→ WHAT TO DO:
From the first line to the last, repeat the records exactly and skip the pictures.

→ DATA SHOWN:
● ● ● ● ●
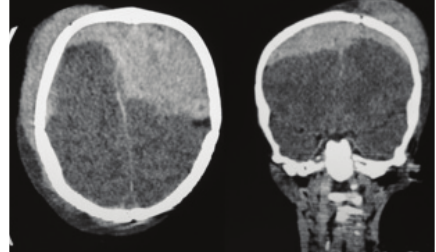
Figure 1: Axial and coronal CT scan images showing vertex epidu- ral haematoma in preoperative course.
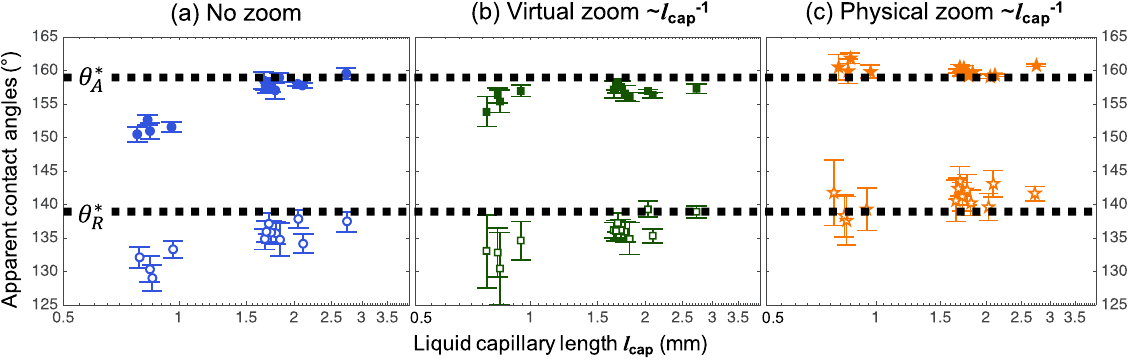
Figure 5. Contact angles of 13 different liquids measured on a superomniphobic SiO 2 surface at different zooms with the accurate values shown as the horizontal dotted lines. ( a ) With no zoom, liquids with very small capillary lengths (fluorinated solvents) show deviations with their contact angles consistently underestimated. ( b ) Virtual zoom helps mitigating the deviation without readjusting the experiment setups. ( c ) With physical zoom and the proposed rule, the contact angles are obtained with a consistent accuracy regardless of the liquids. The dashed lines indicate the apparent contact angles measured with physical zoom and are drawn as visual guides for comparison with ( a ) and ( b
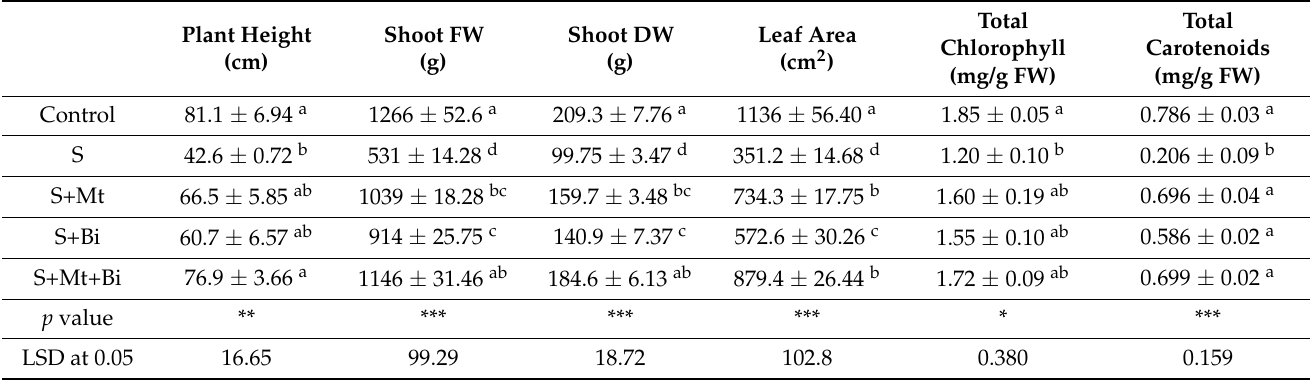
Table 5. The effect of melatonin (Mt) and/or biochar (Bi) supply on plant growth trials and photosyn- thetic pigment concentration of borage plants grown in a saline medium (S, 5000 ppm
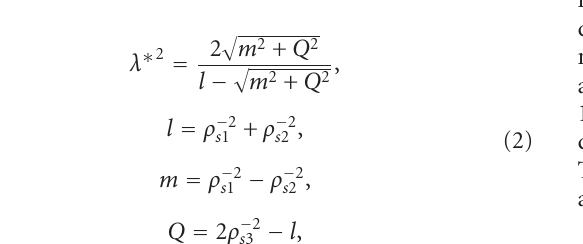
3.2.2. Apparent Resistivity Anisotropy Coe ffi cient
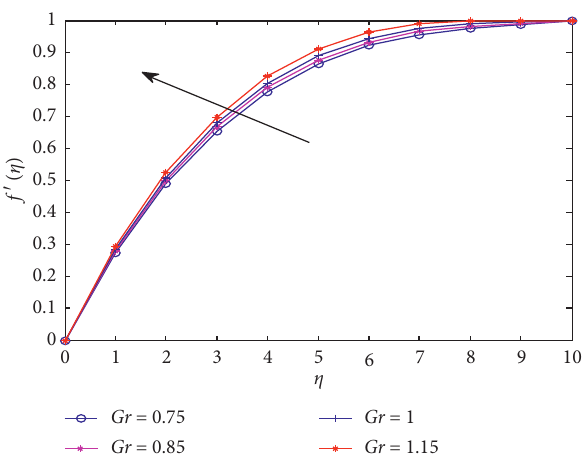
Figure 5: Velocity profiles for various values of the Grashof number ( Gr ) when Pr � 0.72, λ � 0.1, M � 0.1, Ra � 0.1, and Bi �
● ● ● ● ●
→ WRITTEN SOLUTION:
Figure 1: Axial and coronal CT scan images showing vertex epidu- ral haematoma in preoperative course.
Figure 5. Contact angles of 13 different liquids measured on a superomniphobic SiO 2 surface at different zooms with the accurate values shown as the horizontal dotted lines. ( a ) With no zoom, liquids with very small capillary lengths (fluorinated solvents) show deviations with their contact angles consistently underestimated. ( b ) Virtual zoom helps mitigating the deviation without readjusting the experiment setups. ( c ) With physical zoom and the proposed rule, the contact angles are obtained with a consistent accuracy regardless of the liquids. The dashed lines indicate the apparent contact angles measured with physical zoom and are drawn as visual guides for comparison with ( a ) and ( b
Table 5. The effect of melatonin (Mt) and/or biochar (Bi) supply on plant growth trials and photosyn- thetic pigment concentration of borage plants grown in a saline medium (S, 5000 ppm
3.2.2. Apparent Resistivity Anisotropy Coe ffi cient
Figure 5: Velocity profiles for various values of the Grashof number ( Gr ) when Pr � 0.72, λ � 0.1, M � 0.1, Ra � 0.1, and Bi �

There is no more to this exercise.